Daniel J. Weiner, Children’s Hospital of Pittsburgh, Pittsburgh, PA, USA.
1. Riley CMSC, Wenzel SW, Castro M, et al. (2015) Clinical implications of having reduced mid forced expiratory flow rates (FEF25-75), independently of FEV1, in adult patients with asthma. PLOS ONE 10 (12): e0145476.
2. Quanjer PH, Weiner DJ, Pretto JJ, Brazzale DJ, Boros PW. (2014) Measurement of FEF25-75% and FEF75% does not contribute to clinical decision making. Eur Respir J 43: 1051-1058.
3. Boutin B, Koskas M, Guillo H, Maingot L, La Rocca MC, Boule et al. (2015). Forced expiratory flows' contribution to lung function interpretation in schoolchildren. Eur Respir J 45(1): 107-115.
4. Lukic KZ, Coates AL. (2015). Does the FEF25-75 or the FEF75 have any value in assessing lung disease in children with cystic fibrosis or asthma? Pediatr Pulmonol 50(9): 863-868.
5. Sobol BJ, Sobol PG. (1979) Per cent of predicted as the limit of normal in pulmonary function testing: a statistically valid approach. Thorax 34, 1-3.
6. Hankinson JL, Odencrantz JR, Fedan KB. (1999) Spirometric reference values from a sample of the general U.S. population. Am J Respir Crit Care Med 159: 179-187.
RE: Why percent predicted should not be used in respiratory medicine
holguinf replied to pquanjer on 08 Apr 2016 at 18:18 GMT
We appreciate the insightful comments raised by Professor Quanjer. Indeed, as he elegantly shows, there is an FEF% predicted age dependency that could introduce potential biases and to some extent explain the associations with the clinical outcomes reported in our study. Although the multivariable analysis was adjusted for age, we acknowledge that some residual confounding could still occur and not fully prevent the age – dependency variability introduced by using the % predicted values. We therefore repeated the same multivariable analyses using instead the Z-transformed FEF values as suggested by Professor Quanjer. In contrast to the % percent predicted analysis, using Z scores in the fully adjusted model attenuated the association with the healthcare utilization outcomes. Specifically, when comparing the lowest Z-score quartile to the highest referent quartile, having ever spent the night in the hospital for asthma (OR 1.01 [95% CI 0.41 – 2.49]), ever been admitted to the ICU (OR 1.69 [95% CI 0.58, 4.49]), and bronchial hyperresponsiveness (β= -1.19 [95% CI -3.60, 1.23]), became non-significant. However, the lowest FEF-Z score quartile remained significantly associated with persistent asthma symptoms (OR 5.92 [95% CI 1.62, 21.64]), nocturnal symptoms (OR 2.40 [95% CI 1.02, 5.68]) and blood eosinophils (β=0.13 [95% CI 0.02, 0.24]). Similar results were observed in the sensitivity analyses. Therefore, independently of FEV1 and degree of airway obstruction, FEF identifies a more severe eosinophilic and persistently symptomatic asthma phenotype.

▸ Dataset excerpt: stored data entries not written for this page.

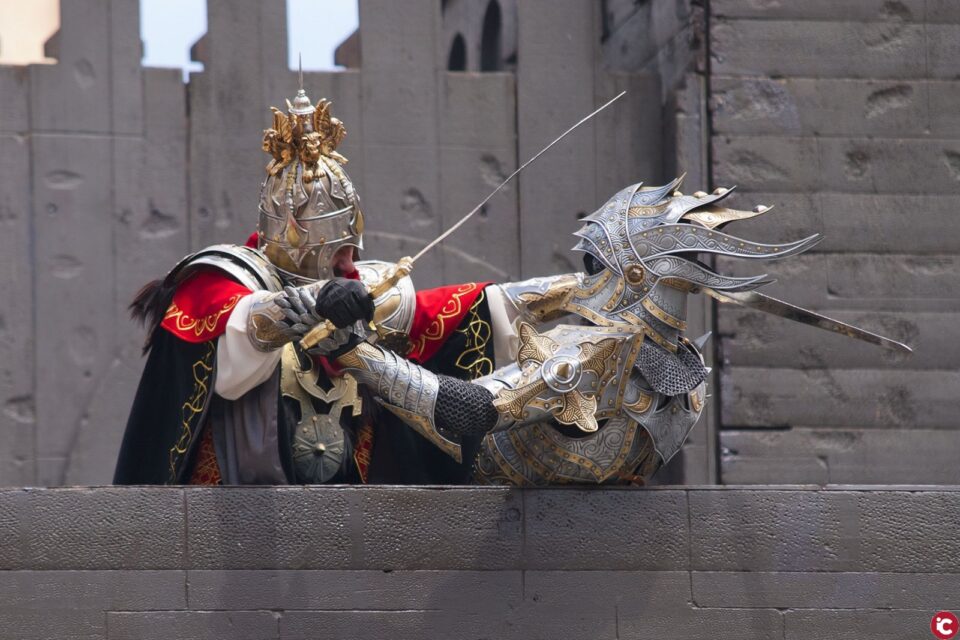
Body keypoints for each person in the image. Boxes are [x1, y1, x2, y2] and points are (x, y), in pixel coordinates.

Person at [314, 178, 906, 485]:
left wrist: (353, 350)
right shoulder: (686, 370)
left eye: (596, 264)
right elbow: (563, 293)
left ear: (631, 274)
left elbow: (470, 412)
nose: (586, 276)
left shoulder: (593, 352)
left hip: (461, 467)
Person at [113, 86, 508, 486]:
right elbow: (246, 325)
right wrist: (320, 302)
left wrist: (543, 295)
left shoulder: (357, 290)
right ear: (296, 238)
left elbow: (451, 310)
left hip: (352, 513)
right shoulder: (220, 280)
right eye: (337, 251)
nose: (349, 265)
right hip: (232, 507)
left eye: (352, 250)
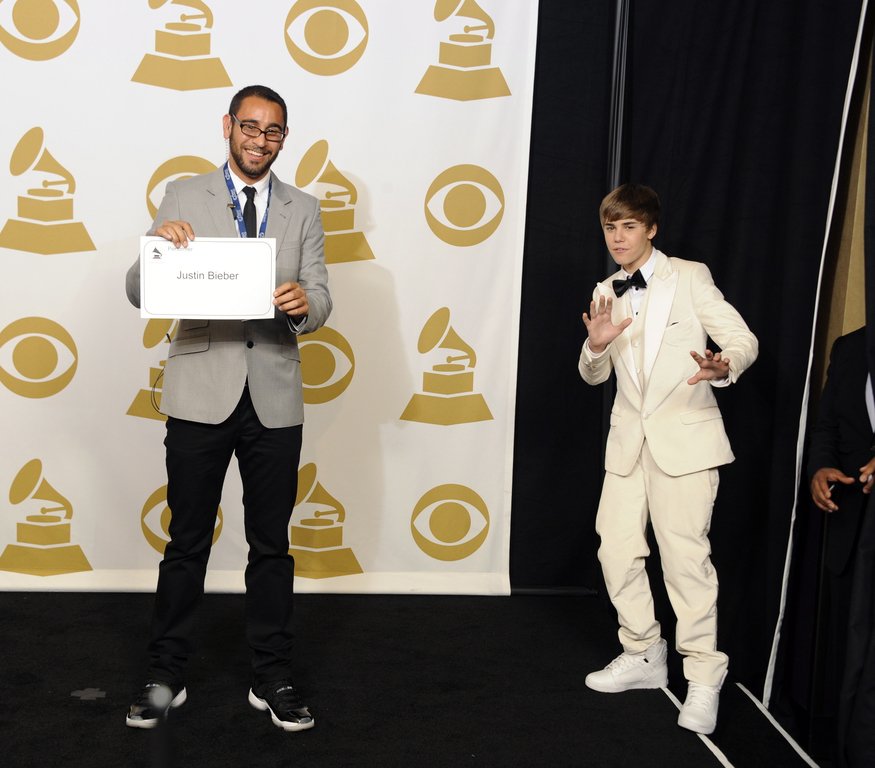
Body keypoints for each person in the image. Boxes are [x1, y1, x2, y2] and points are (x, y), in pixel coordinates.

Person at [124, 84, 331, 732]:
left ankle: (273, 678)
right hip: (199, 391)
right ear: (228, 126)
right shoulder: (183, 195)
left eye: (272, 130)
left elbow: (322, 296)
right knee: (186, 541)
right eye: (249, 126)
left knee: (271, 546)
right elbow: (138, 288)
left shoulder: (304, 208)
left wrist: (306, 305)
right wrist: (158, 248)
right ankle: (165, 675)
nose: (259, 139)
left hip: (274, 394)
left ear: (283, 138)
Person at [578, 183, 758, 735]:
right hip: (628, 446)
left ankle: (703, 676)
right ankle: (643, 652)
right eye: (610, 228)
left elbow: (742, 339)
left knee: (686, 563)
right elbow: (593, 376)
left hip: (685, 442)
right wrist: (596, 346)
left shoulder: (690, 276)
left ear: (651, 229)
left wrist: (723, 365)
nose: (617, 238)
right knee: (616, 551)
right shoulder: (605, 289)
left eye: (629, 227)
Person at [807, 326, 875, 766]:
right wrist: (820, 467)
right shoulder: (850, 347)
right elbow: (827, 424)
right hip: (849, 521)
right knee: (846, 655)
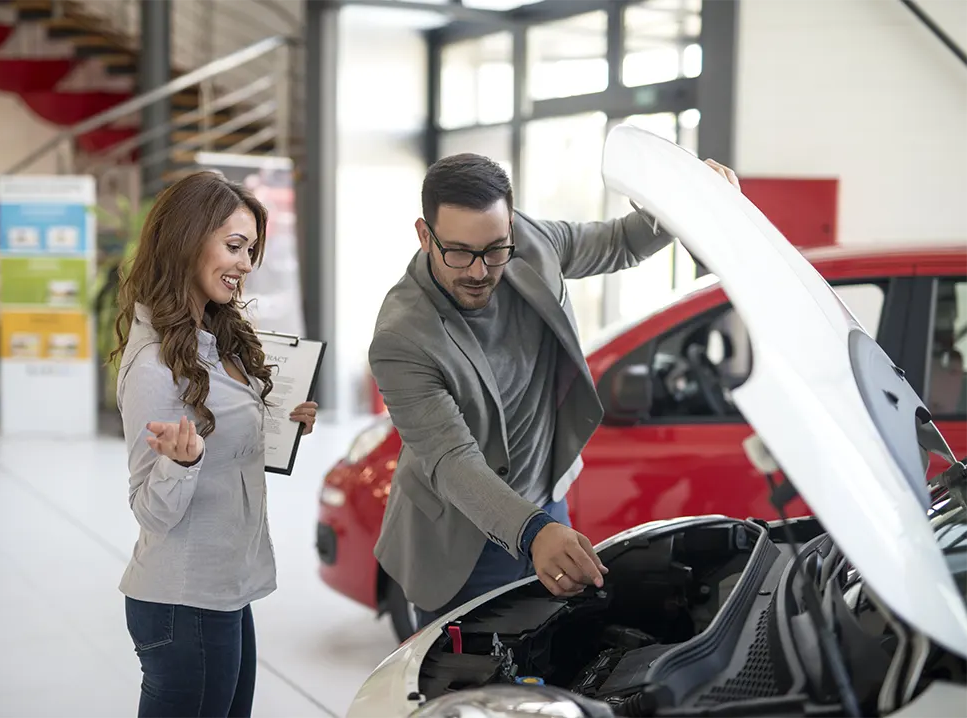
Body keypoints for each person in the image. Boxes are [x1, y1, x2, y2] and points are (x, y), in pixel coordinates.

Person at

Based on these results, it appears that the age dependency variability in FEF % predicted significantly biased the healthcare outcome and PC20 associations. Yet, despite Z normalization and adjusting for other confounders, FEF was still associated with some symptoms and peripheral blood eosinophils. Whether or not these associations are clinically significant or subject to residual confounding introduced from performing a stratified cross – sectional analysis of the FEF quartile distribution, remains to be determined.